Are we known for the dancing, the praying, the teaching, the caring, the campaigning, the suffering, the self-sacrifice of the body of Christ?


 

I have often used over the years the saying of Ralph Waldo Emerson: “what you are shouts so loud, I can’t hear what you say”. No one could ever say that of Jesus the Christ. His integrity was absolute; which is probably what is meant when we say he was without sin.

 

There is a helpful phrase which has strayed into general use from its original context of psychology: body language.

This is how we live out most of our relationships whether casual or intimate, sensitive to the impact of other people’s attitudes and conscious of our own impact on them, quite apart from any words spoken or heard.
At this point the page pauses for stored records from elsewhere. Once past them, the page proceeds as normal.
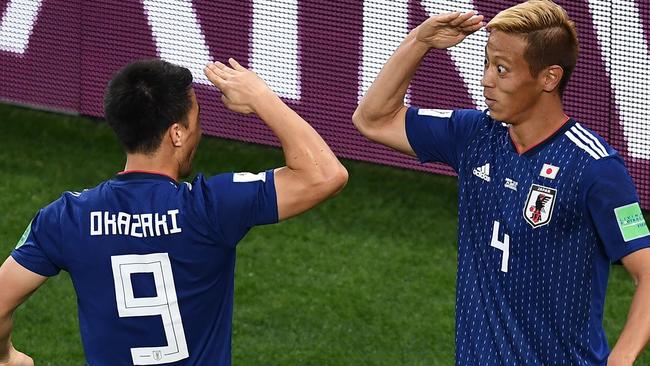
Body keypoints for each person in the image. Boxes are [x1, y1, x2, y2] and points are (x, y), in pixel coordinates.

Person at [353, 1, 650, 365]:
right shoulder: (474, 136)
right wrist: (419, 41)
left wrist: (621, 359)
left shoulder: (595, 168)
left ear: (548, 78)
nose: (485, 79)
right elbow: (373, 119)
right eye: (487, 64)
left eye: (502, 69)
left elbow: (648, 272)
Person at [0, 58, 348, 365]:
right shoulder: (211, 207)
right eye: (196, 120)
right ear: (177, 134)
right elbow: (325, 175)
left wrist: (7, 356)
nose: (200, 131)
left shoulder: (66, 217)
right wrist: (262, 97)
When someone looks beyond you during a conversation you know they have lost interest; when shoulders droop or conversely when they stiffen you know what is meant before anything is said; when the vehicle in front changes speed or direction you know what to expect before the brake lights come on.
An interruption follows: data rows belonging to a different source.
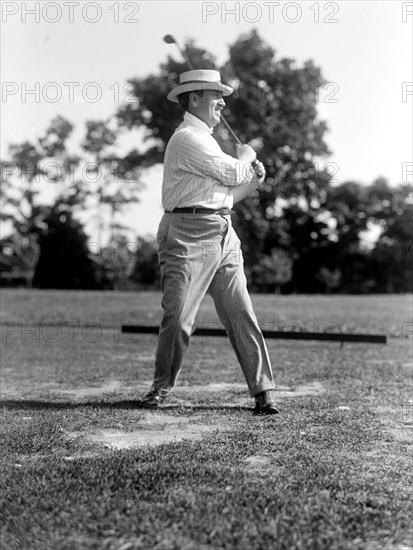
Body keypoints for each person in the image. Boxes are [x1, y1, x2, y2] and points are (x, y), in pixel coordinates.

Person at [140, 69, 278, 415]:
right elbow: (232, 171)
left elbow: (228, 197)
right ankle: (161, 388)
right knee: (180, 317)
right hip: (186, 234)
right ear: (195, 99)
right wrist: (246, 156)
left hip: (223, 232)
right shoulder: (187, 138)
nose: (222, 101)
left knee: (241, 313)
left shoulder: (207, 139)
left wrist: (255, 182)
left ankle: (263, 391)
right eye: (215, 95)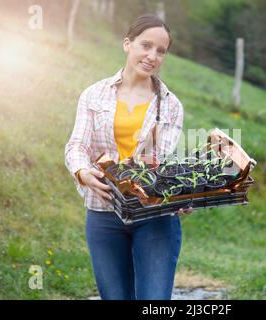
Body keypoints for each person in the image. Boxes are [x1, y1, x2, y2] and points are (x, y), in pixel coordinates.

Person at [64, 13, 192, 300]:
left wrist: (182, 191)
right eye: (146, 45)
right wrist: (83, 173)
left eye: (161, 51)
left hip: (155, 216)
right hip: (103, 213)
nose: (152, 56)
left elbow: (165, 161)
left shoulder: (170, 105)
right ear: (127, 44)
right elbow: (77, 146)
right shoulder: (94, 95)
Communication is a whole body thing, whether words are used or not.

 

Thus it is that the body of Christ demonstrates the gospel of God.

Once upon a time Jesus embodied God; Jesus was the body language of God.
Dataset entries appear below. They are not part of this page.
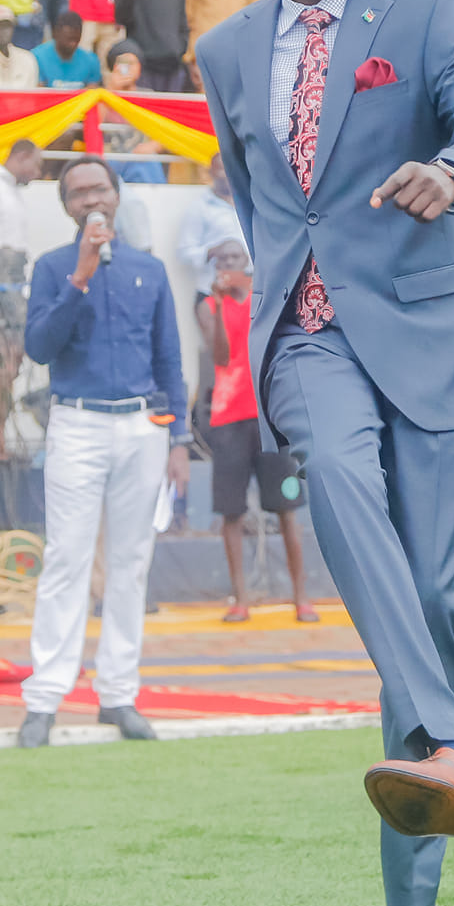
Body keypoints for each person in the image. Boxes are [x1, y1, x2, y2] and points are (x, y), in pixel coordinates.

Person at [194, 0, 454, 906]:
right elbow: (261, 204)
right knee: (333, 473)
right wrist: (283, 300)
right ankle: (453, 744)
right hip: (307, 335)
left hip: (430, 336)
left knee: (428, 603)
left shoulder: (429, 11)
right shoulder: (224, 49)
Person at [19, 158, 191, 749]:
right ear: (67, 206)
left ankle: (118, 694)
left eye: (99, 188)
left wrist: (179, 439)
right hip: (77, 423)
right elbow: (39, 348)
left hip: (143, 427)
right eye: (78, 192)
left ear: (116, 197)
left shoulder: (150, 270)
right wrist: (81, 277)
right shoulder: (52, 268)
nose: (91, 199)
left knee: (130, 562)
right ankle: (44, 698)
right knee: (66, 559)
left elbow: (169, 359)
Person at [196, 239, 316, 625]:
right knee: (231, 512)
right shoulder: (207, 306)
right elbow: (219, 356)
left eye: (236, 257)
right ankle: (240, 599)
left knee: (287, 509)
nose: (230, 264)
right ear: (216, 266)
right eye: (223, 259)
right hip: (229, 419)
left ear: (247, 261)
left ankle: (301, 597)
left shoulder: (264, 297)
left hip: (270, 416)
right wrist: (218, 305)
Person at [176, 154, 244, 292]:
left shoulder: (249, 204)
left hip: (247, 291)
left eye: (231, 168)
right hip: (212, 291)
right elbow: (184, 253)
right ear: (210, 172)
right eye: (222, 169)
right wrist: (212, 252)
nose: (228, 174)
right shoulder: (200, 208)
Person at [32, 10, 103, 89]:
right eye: (69, 40)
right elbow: (38, 92)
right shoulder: (37, 58)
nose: (73, 44)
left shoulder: (91, 60)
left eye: (76, 40)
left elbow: (92, 92)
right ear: (56, 34)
Now it is the body language of the church which tells it all. Are we divided while speaking of love? Are we hesitant when speaking of God? Are we addicted to buildings when speaking of mission? Are we counting the cost when speaking of the cross?

 

It was my turn to write the Synod Moderators report to Assembly this year, so I need not ask permission to quote from it, as I reflected on the church I have known over these years.

 

As Moderators in our work we perceive the United Reformed Church at its worst as well as at its best. We sense the presence of God in the worship and meetings of some of our churches and Districts more than in others. This may be down to us and our own mood swings, but not so as to invalidate the point. In our own monthly discussions we return time and again to this quintessential hallmark of the authentic church; we did it again in the group-work preparing this report. And we agonise over what to do with churches where, to be blunt, we cannot discern God’s gracious leading.

 

All 13 of us have this experience, lest you should imagine I am being personal to this Synod. How is the church to be the Body of Christ? Can we discern the embodied spirit of God in the life and worship and programme of the church? Some people would go on asserting that we – meaning the URC but true of every denomination – that we have to go on treating all local churches exactly the same; others would argue that we are wasting resources - I mean ministers more than money - on sustaining the unsustainable when we could be backing those who are risking a lot on new forms of mission with no guarantees of success, whatever that means for the Body of Christ.

Given the experience of this job I am now in the latter camp: we must support disproportionately those churches which are dancing, praying, learning, caring, campaigning and risking pain to be the Body of Christ.

 

We all need to ask ourselves how far our life in our local church witnesses to the authentic presence of the Christ-like God in our life and for our community. And if the answer is ‘not much’, then remind yourselves that you need not be resigned to give the same answer in five years time, but rather  “expect great things from God, attempt great things for God”, to quote William Carey, founder of the Baptist Missionary Society. That’s the dynamic mix of divine grace and human faith which is the hall-mark of our Reformed tradition.

 

John uses the image of the vine and the branches.

How often we miss his obvious point: we are all the vine if we are the branches. We are the Body of Christ for the world today. You and the person sitting next to you and me and Jesus – all in it together.

 

To whom, with God the Father in the unity of the Spirit, be all glory and praise, with thanksgiving, now and for ever.  Amen.